Assurance chômage : la CGT seule contre tous

A la différence des autre autres confédérations syndicales,  la CGT confirme qu’elle ne pas signera pas  la nouvelle convention d’assurance chômage, avalisée par  la CFDT, FO, la CFTC, et la CFE-CGC. « Le sauvetage du paritarisme ne peut être le prétexte à la signature d’un texte contre les femmes, les travailleurs précaires et les seniors », insiste-t-elle dans un communiqué.

Le syndicat réitère ses griefs. Ceux-ci concernent en premier lieu le seuil d’ouverture des droits. « Avec la modification du mode de calcul de l’allocation en activité réduite c’est 470 millions d’euros d’économies annuelles qui vont être faites sur le dos des travailleurs précaires, allant jusqu’à des baisses de 200 euros par mois dans certains cas pour des salariés en CDD, en intérim ou à temps partiel, au Smic. 54 000 travailleurs précaires vont voir leurs droits baisser de plus de 10 % », estime la CGT.

 

Autre catégorie défavorisée par le texte, selon elle : les seniors.
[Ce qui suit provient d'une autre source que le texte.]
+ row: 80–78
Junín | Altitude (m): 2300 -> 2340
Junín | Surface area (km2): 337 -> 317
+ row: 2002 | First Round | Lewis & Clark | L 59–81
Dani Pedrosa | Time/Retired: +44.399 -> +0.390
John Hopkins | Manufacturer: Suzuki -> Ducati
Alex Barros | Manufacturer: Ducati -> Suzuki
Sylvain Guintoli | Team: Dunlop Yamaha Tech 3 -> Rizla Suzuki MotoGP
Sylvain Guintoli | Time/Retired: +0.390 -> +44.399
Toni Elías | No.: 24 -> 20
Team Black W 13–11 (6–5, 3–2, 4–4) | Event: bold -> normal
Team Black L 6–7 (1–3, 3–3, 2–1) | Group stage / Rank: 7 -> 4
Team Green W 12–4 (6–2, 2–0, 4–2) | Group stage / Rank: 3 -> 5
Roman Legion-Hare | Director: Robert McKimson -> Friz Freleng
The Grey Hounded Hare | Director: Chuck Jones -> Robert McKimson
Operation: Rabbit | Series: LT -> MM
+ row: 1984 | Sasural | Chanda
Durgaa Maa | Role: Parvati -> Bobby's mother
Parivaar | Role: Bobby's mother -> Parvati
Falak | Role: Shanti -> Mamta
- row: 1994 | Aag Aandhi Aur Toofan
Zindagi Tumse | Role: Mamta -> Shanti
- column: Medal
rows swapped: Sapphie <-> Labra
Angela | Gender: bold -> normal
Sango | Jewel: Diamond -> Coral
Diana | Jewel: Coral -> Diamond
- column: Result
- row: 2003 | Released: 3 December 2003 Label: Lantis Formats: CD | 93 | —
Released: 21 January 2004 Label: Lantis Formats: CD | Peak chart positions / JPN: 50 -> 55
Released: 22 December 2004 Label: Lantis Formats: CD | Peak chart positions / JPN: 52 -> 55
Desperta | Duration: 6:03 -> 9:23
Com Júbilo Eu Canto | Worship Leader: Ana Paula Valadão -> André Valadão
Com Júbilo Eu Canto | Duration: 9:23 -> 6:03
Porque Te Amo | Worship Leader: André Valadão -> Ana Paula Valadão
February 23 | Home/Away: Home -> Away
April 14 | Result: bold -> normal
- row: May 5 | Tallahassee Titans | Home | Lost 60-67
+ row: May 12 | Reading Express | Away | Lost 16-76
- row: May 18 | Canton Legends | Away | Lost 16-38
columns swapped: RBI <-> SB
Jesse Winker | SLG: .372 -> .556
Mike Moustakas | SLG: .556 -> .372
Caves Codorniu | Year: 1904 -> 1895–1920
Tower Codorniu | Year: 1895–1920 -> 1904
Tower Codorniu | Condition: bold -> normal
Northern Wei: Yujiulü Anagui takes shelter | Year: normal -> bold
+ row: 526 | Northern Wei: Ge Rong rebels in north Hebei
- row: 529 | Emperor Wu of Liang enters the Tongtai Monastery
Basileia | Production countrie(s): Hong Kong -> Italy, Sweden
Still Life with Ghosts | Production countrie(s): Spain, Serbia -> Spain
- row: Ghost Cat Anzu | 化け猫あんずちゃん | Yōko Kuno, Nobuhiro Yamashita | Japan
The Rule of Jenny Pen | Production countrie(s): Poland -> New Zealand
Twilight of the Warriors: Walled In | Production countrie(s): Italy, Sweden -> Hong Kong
La borne d’âge de 50 ans à partir de laquelle les droits sont prolongés de 24 à 36 mois actuellement devant être  repoussée par palier. « De 50 à 52 ans, 40 000 chômeurs perdent 12 mois, de 52 à 55 ans 40 000 autres perdent 6 mois », calcule l’organisation qui juge « hypothétique la compensation qui consiste pour l’essentiel à abonder le droit de cette classe d’âge à la formation (+ 500 heures).   

 

Dans les deux cas, ajoute le communiqué, « les femmes seront plus touchées que les hommes, parce qu’elles sont plus concernées par les temps partiels et  parce qu’elles ont plus de mal après 50 ans à retrouver du travail ». Concernant les contrats courts, l’accord prévoit des négociations dans les branches les plus utilisatrices de contrats courts ou CDD d’usage, en vue d’instaurer une sur-cotisation. C’est une duperie, selon la confédération de Montreuil.